The planet Jupiter and one of its moons, Io, may be considered to be uniform spheres that are isolated in space.

 Question 11

(a) State Newton’s law of gravitation. [2]

 

 

(b) The planet Jupiter and one of its moons, Io, may be considered to be uniform spheres that are isolated in space.

Jupiter has radius R and mean density ρ.

Io has mass m and is in a circular orbit about Jupiter with radius nR, as illustrated in Fig. 1.1.

 

Fig. 1.1

 

The time for Io to complete one orbit of Jupiter is T.

Show that the time T is related to the mean density ρ of Jupiter by the expression

ρT² = 3πn³/ G

where G is the gravitational constant. [4]

 

 

(c) (i) The radius R of Jupiter is 7.15 × 10⁴ km and the distance between the centres of Jupiter and Io is 4.32 × 10⁵ km.

The period T of the orbit of Io is 42.5 hours.

Calculate the mean density ρ of Jupiter. [3]

 

(ii) The Earth has a mean density of 5.5 × 10³ kg m^-3. It is said to be a planet made of rock.

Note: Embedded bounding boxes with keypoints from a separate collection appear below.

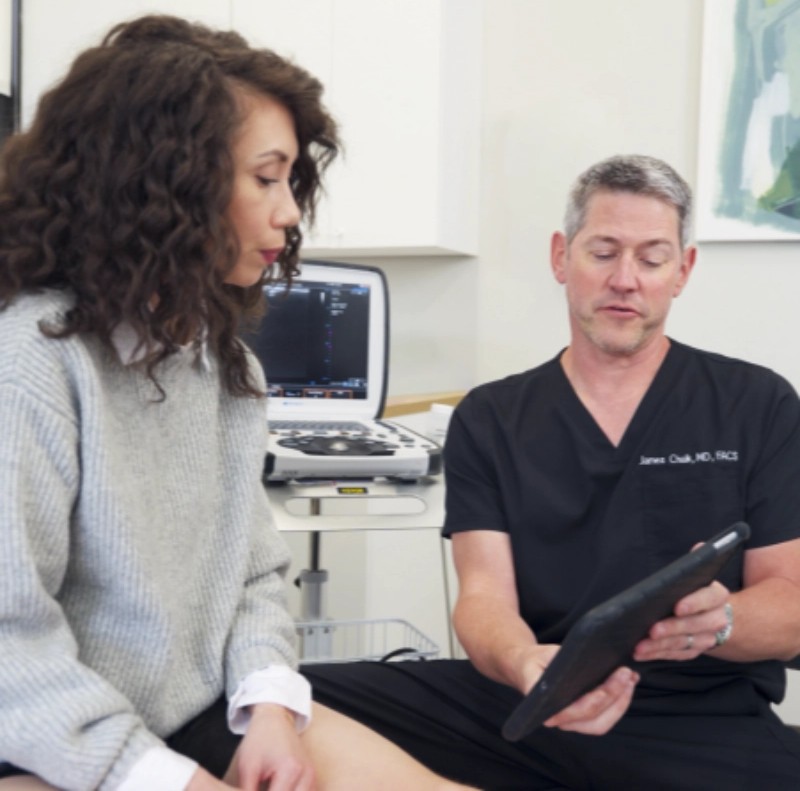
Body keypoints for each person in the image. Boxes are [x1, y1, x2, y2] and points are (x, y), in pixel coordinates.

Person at [0, 14, 476, 791]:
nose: (290, 213)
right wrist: (163, 776)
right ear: (167, 182)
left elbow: (253, 575)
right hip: (51, 742)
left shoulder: (223, 365)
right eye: (266, 177)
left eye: (291, 181)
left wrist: (270, 709)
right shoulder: (33, 364)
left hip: (195, 714)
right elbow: (7, 648)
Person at [303, 154, 800, 789]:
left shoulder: (754, 403)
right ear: (561, 257)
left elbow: (788, 607)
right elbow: (483, 598)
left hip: (701, 717)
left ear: (683, 270)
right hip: (535, 701)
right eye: (603, 252)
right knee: (278, 701)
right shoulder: (491, 417)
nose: (626, 279)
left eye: (651, 258)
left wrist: (721, 620)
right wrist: (524, 664)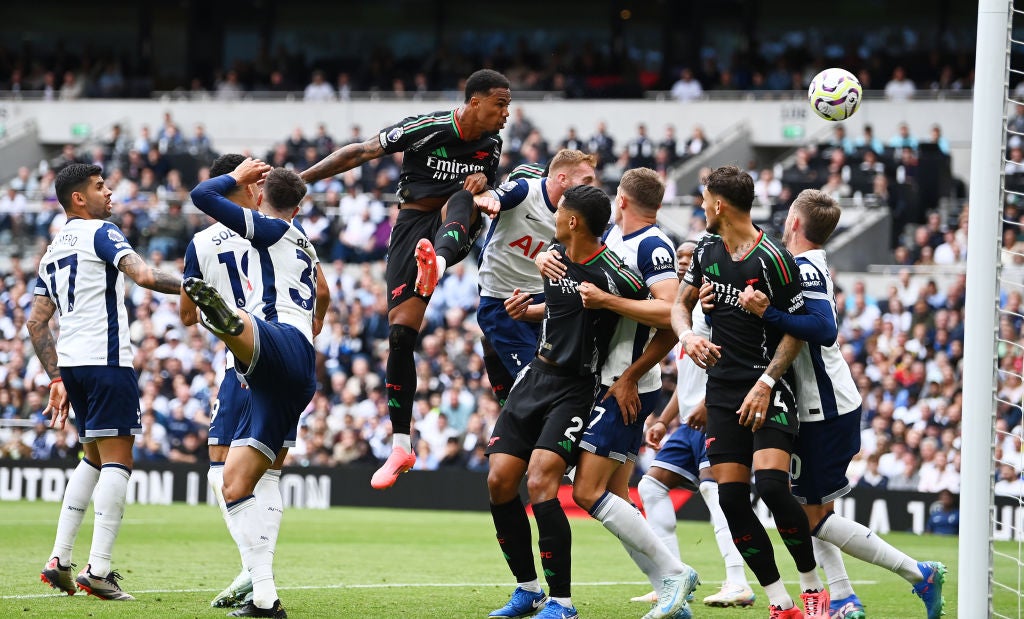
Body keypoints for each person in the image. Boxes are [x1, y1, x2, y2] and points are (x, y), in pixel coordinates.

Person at [734, 189, 946, 619]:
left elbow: (825, 328)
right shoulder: (801, 265)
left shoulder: (807, 268)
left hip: (826, 408)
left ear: (794, 222)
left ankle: (918, 573)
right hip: (815, 406)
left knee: (809, 518)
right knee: (811, 511)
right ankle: (845, 599)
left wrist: (767, 314)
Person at [299, 69, 510, 489]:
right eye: (500, 104)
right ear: (474, 102)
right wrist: (300, 182)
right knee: (399, 337)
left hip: (450, 230)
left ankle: (441, 267)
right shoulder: (424, 128)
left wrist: (486, 183)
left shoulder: (492, 144)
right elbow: (359, 153)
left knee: (464, 197)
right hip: (412, 227)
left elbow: (487, 191)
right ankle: (400, 445)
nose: (506, 114)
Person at [536, 168, 699, 619]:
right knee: (617, 495)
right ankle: (670, 592)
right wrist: (536, 298)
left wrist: (629, 375)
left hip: (625, 385)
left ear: (622, 200)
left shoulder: (652, 245)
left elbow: (670, 315)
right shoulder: (610, 238)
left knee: (587, 492)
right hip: (604, 379)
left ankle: (673, 573)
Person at [485, 185, 652, 619]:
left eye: (559, 211)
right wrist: (533, 310)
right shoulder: (552, 260)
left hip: (576, 387)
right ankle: (527, 590)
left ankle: (562, 602)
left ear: (573, 221)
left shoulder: (613, 274)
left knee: (541, 479)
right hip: (535, 377)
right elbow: (566, 308)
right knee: (500, 480)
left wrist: (631, 374)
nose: (554, 216)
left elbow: (666, 316)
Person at [670, 165, 828, 619]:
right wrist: (687, 337)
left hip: (767, 385)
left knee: (774, 488)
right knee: (732, 498)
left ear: (719, 204)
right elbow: (679, 305)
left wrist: (766, 383)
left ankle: (813, 587)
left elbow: (795, 333)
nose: (700, 206)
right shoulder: (705, 249)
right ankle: (781, 601)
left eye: (703, 198)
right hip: (721, 391)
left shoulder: (775, 259)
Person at [180, 154, 325, 609]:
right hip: (295, 369)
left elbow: (200, 195)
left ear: (260, 195)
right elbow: (322, 294)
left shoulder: (266, 228)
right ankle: (264, 594)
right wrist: (312, 327)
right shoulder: (304, 241)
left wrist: (235, 178)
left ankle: (226, 321)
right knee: (238, 483)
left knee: (242, 330)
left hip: (268, 345)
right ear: (299, 206)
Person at [31, 163, 182, 600]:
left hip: (75, 367)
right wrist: (198, 286)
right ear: (79, 198)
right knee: (118, 461)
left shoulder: (53, 249)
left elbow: (36, 323)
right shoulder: (102, 232)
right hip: (107, 361)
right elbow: (146, 276)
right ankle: (98, 569)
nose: (109, 193)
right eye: (100, 187)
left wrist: (56, 376)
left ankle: (59, 558)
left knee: (93, 458)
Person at [636, 239, 755, 609]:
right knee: (651, 487)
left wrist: (707, 404)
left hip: (717, 414)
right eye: (680, 258)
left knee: (714, 491)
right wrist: (662, 420)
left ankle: (738, 581)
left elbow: (734, 362)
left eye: (691, 257)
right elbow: (687, 381)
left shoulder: (713, 308)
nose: (685, 262)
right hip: (689, 423)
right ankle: (670, 577)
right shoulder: (684, 315)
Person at [476, 149, 597, 408]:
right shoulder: (524, 192)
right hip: (503, 300)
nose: (592, 188)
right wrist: (486, 199)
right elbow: (486, 197)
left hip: (544, 300)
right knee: (535, 384)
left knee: (557, 380)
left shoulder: (577, 216)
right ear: (562, 179)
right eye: (586, 181)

By reference to your answer in (i), comment on the possible composition of Jupiter. [1]

 

[Total: 10]

 

 

 

Reference: Past Exam Paper – November 2017 Paper 42 Q1

 

 

 

Solution:

(a) Newton’s law of gravitation states that the gravitational force between masses is proportional to the product of the point masses and inversely proportional to the square of their separation.

 

 

(b)

{Density = mass / volume

Mass = Density × Volume

Since Jupiter is considered to be a uniform sphere, its volume = 4/3 πr³}

 

mass of Jupiter (M) = (4 / 3) πR³ ρ

 

{For the centripetal force, we may either use angular velocity or velocity.

Speed = distance / time = circumference / period}

 

ω = 2π / T                               or                    v = 2πnR / T  

 

{The gravitational force provides the centripetal force.

Centripetal force = gravitational force}

(m)ω²x = GM(m) / x²                  or                    (m)v² / x = GM(m) / x²               

 

{Note that        x = radius of orbit = nR

the mass of Jupiter is given in terms of R, its radius}

 

substitution and correct algebra leading to ρT2 = 3πn3 / G                

(m)ω²x = GM(m) / x² 

(2π / T)² nR = G ×((4 / 3) πR³ ρ) / n²R²

(2π / T)² n³R³ = G × (4 / 3) πR³ ρ

ρT² = 3πn³ / G

 

 

(c) (i)

{ ρT² = 3πn³ / G          We need to find n first.}

{R = 7.15 × 10⁴ km     and nR = 4.32 × 10⁵ km                     so, n = nR / R}

 

n = (4.32 × 10⁵) / (7.15 × 10⁴)            or        n = 6.04          

 

ρ × (42.5 × 3600)² = (3π × 6.04³) / (6.67 × 10^-11)                 

ρ = 1.33 × 10³ kg m^-3                                                 

 

 

(ii)

{The density is approximately one fifth of the density of the Earth.}

Jupiter likely to be a gas/liquid (at high pressure)       [allow other sensible suggestions]